ReplyDeleteKeep in mind the power of sockets will keep decreasing. The legendary 616 cape was superior to 630 capes by virtue of the socket -- but if we were comparing a 716 to 730 cape that wouldn't be the case. The percent difference between the two capes stays the same, but the raw amount grows...and the gem stays the same.

So right now socketed > warforged, but it won't be long until warforged > socketed (especially for non-rare gems).

Ah, excellent point. The stats on the item ARE increasing exponentially (even if that exponent is like 1.01 or some such). If it were purely lie we your argument wouldn't hold, but indeed, the amount of stats you get per 15 ilvls increases each tier, so the relative weight of the socket will go down. I guess there's a question of when does it go down enough.

DeletePurely linear, not lie. Stupid autocorrect.

DeleteWell, let's assume that 1 primary = 2 secondary for the moment.

Deletehttp://www.wowhead.com/item=109900&bonus=524

So that's 278 base. Socket adds 17.5 to get 295.5, warforged is 294.5. Socket is better.

Now http://www.wowhead.com/item=113850&bonus=0

351 base + 17.5 for socket is 368.5. Warforged is 371. So Warforged is better.

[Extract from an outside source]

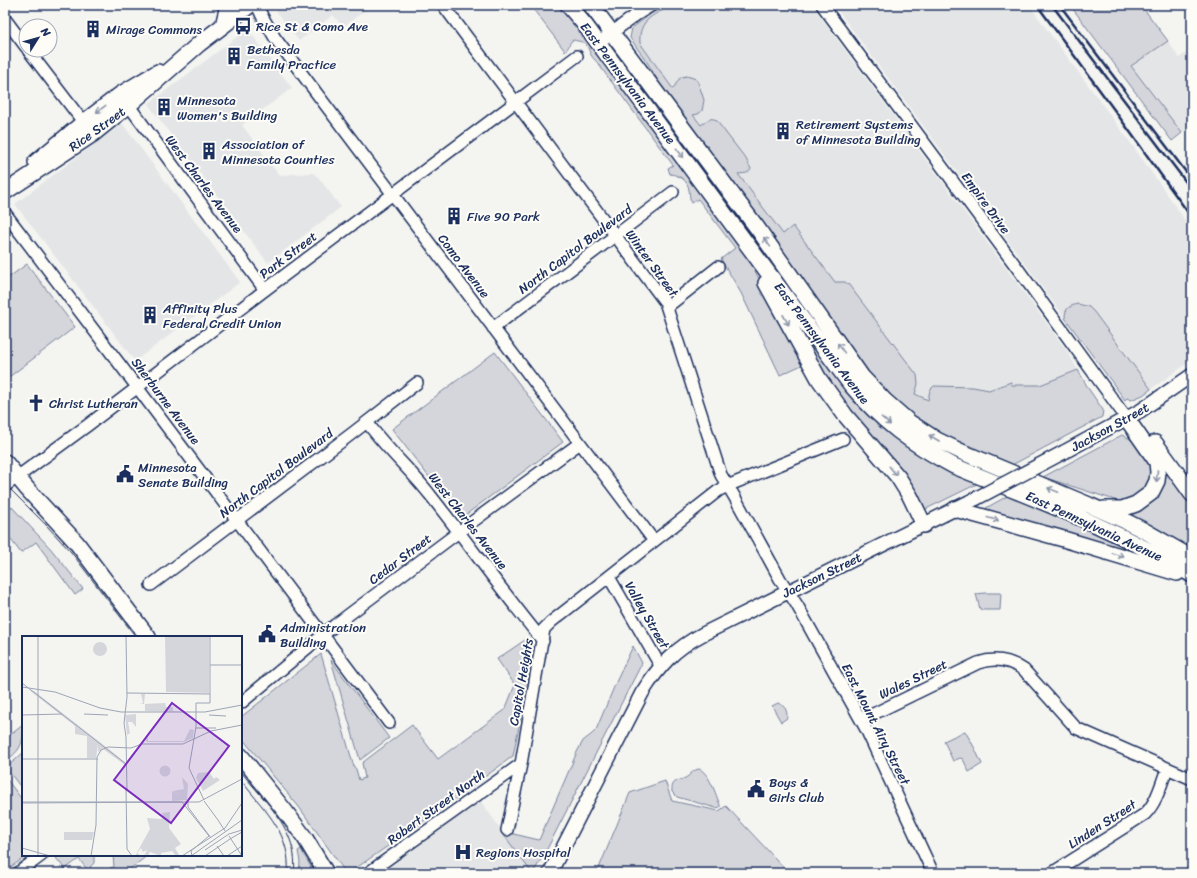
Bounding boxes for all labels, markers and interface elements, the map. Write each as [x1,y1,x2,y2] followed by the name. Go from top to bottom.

Which means for big items like helm/chest/legs the Warforged already wins in normal raids for non-rare gems. For something like neck/ring/cloak/etc (the weakest slots) then gems remain better for much longer.

So there's not really a hard and fast rule, depends on the item slot and the quality of the gem.

That's assuming all secondaries have the same value, which they don't. Since you can always put your best secondary in a gem socket, it elevates the value (though, as Ashunera on Twitter pointed out, the loss of Stamina technically devalues it as well).

DeleteBut yes, that is a good point I forgot to take into account as well. Sockets screw everything up :P

I was doing rough math to illustrate the idea, sue me :) The larger point is that the gem does become relatively worse at a minimum, especially for big budget items.

DeleteAnd yes, sockets screw everything up.